「☆☆☆★★ これは、過去の『ロビンフッド』とは全く違う映画。 【 ...」フッド ザ・ビギニング 松井の天井直撃ホームランさんの映画レビュー(感想・評価)
☆☆☆★★ これは、過去の『ロビンフッド』とは全く違う映画。 【 ...
☆☆☆★★
これは、過去の『ロビンフッド』とは全く違う映画。
【 注意 】 観る人の受け取り方によっては超危険な思想の映画となりうる。
ロビンが帰国しジョンと再会した時に、ジョンはロビンへ言う。
「無力なのは、自分が無力だと思うからだ!」(この辺りはヘラヘラと観ていたので正確ではない)
ジョンがロビンに弓の指南をする辺りでは。
「おっ!『酔拳』?いや『カラテキッド』?…って言うか、日本的に考えたら塚原卜伝か?。そして、石川五右衛門&鼠小僧次郎吉かい?。これで杉作が登場したら『鞍馬天狗』でオールスター揃い踏みだな〜」
…等と、のほほんと観ていたら。中盤辺りから…。
「ちょっと待てよ!俺?今、とんでもない思想の映画を観ているのじゃないだろうか?」…と、少しずつ心配になって来た。
ここ数年間で、どれほどの◯メリカ万歳な作品が製作されて来た事だろう。
曰く。《テロには決して屈しない》を公に公言し、特定の民族を【敵】として描いて来たハリウッドが…。
映画は、完全なる勧善懲悪の物語。
とにかく観客を飽きさない様に、ドラマとドラマの繋ぎの役目を果たすアクションシーンの凄まじさは。はっきり言って超娯楽ジェットコースタームービーとして相応しい…のだが!
ここ数年で、世界中を席巻しているのは。権力を持ち得た、国を動かす指導者の右翼化だ!
〝恐怖〟を煽って(または国◯との言い方を駆使して)は、あらゆるメディアを利用して民衆を扇動する。
そんな指導者にとって、〝恐怖〟を煽り続ける為に。権力の座を維持する為にも、大事な産業と言えば《軍事産業》に他ならない。

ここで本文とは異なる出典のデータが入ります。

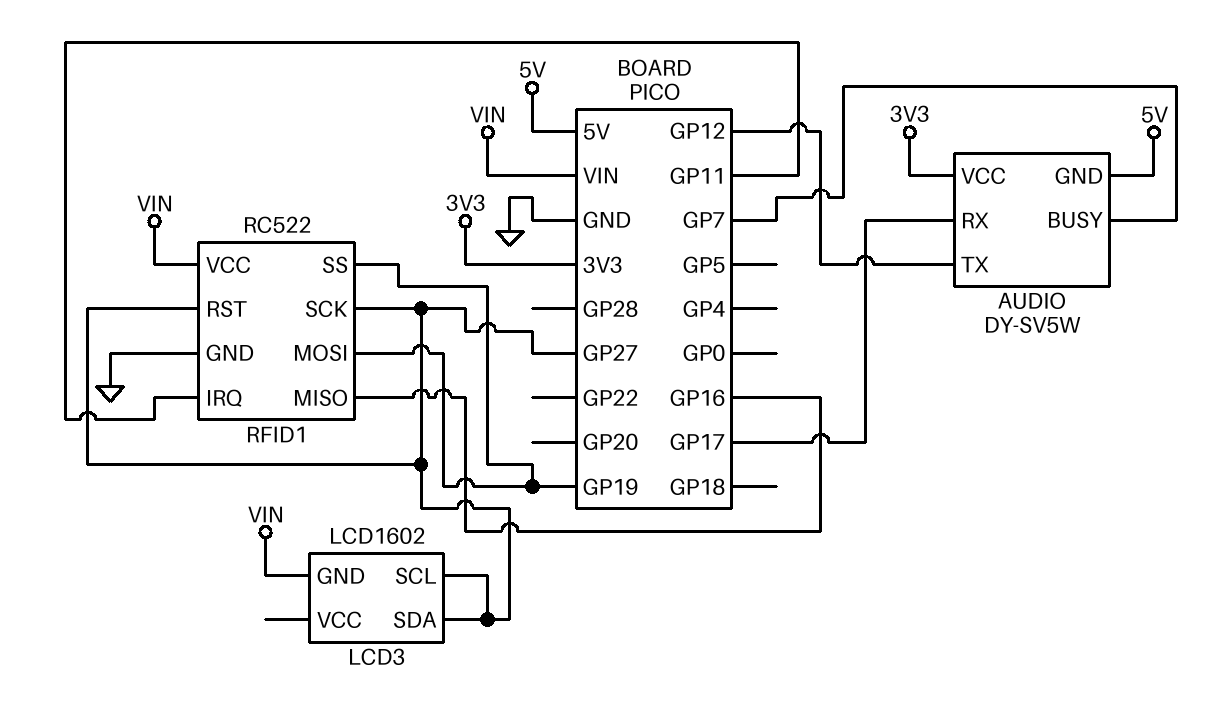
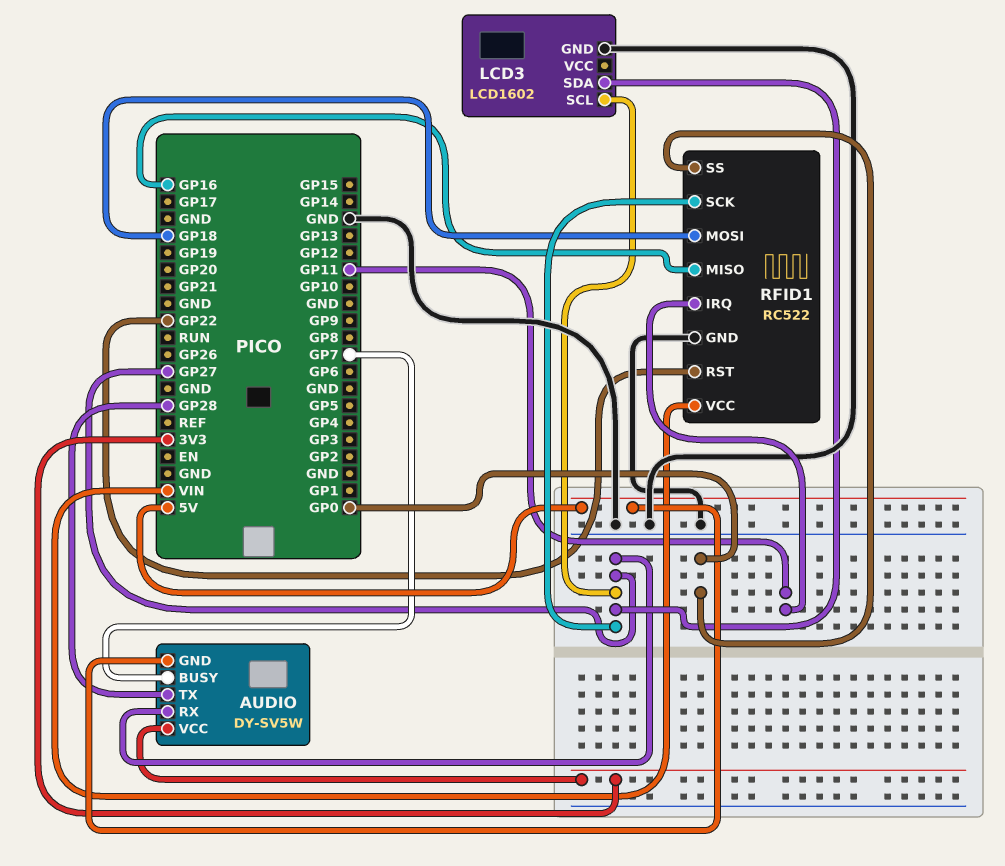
AUDIO pin RX: GP17 -> GP27
AUDIO pin TX: GP12 -> GP28
LCD3 pin GND: VIN -> GND
RFID1 pin MOSI: GP19 -> GP18
RFID1 pin RST: GP27 -> GP22
RFID1 pin SS: GP19 -> GP0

国を潤す為の軍事戦略は、自分の権力を維持する為にも1番の近道でもあるのだ!
ところが、それだけではない。
映画の中では、より権力を持つ人物が登場し。民衆に対して、【神】の名を語って民衆を煽り続けるのだと言わせているのだ!
「神は恐怖を与えた」…と。
神に使えし者が、神の名を語り民衆を扇動する。
そんな映画が、今この時代に製作されている事の意味は一体何故なのか?
映画の後半で、ロビンは自らの素顔を晒し叫ぶ!
〝 聖戦だ 、…と。
すると平民の1人が叫ぶ!
〝 神と共に戦おう。…と。
この時に。映画を観ていて、再びこの台詞を思い出したのだ!
「無力なのは、自分が無力だと思うからだ!」
州長官は差別的な意味を込めて、アラビアの民であるジョンに対してはっきりと言う。
「豚の血を飲ませてやる!」
製作側が。どんな思いを持って、この映画を製作したのか?…は、想像の域を出ないのだけれど。少なくとも、これはハリウッドの資本が投入されている超娯楽エンターテイメント映画に間違いはない筈なのだ!
それこそ勧善懲悪風味の、娯楽エンターテイメントとして、一級品で有るにも関わらず。観る人の受け取り方によっては、或る特別なメッセージになり得てしまうのではないだろうか?…と。
その危険の炎は、作品の奥底に潜み続け。危険な扇動を煽ってはいないのだろうか?…と。
今この時代に、この作品が生まれて来た事実には。スクリーンを眺めながら、本当に驚愕してしまったのだった。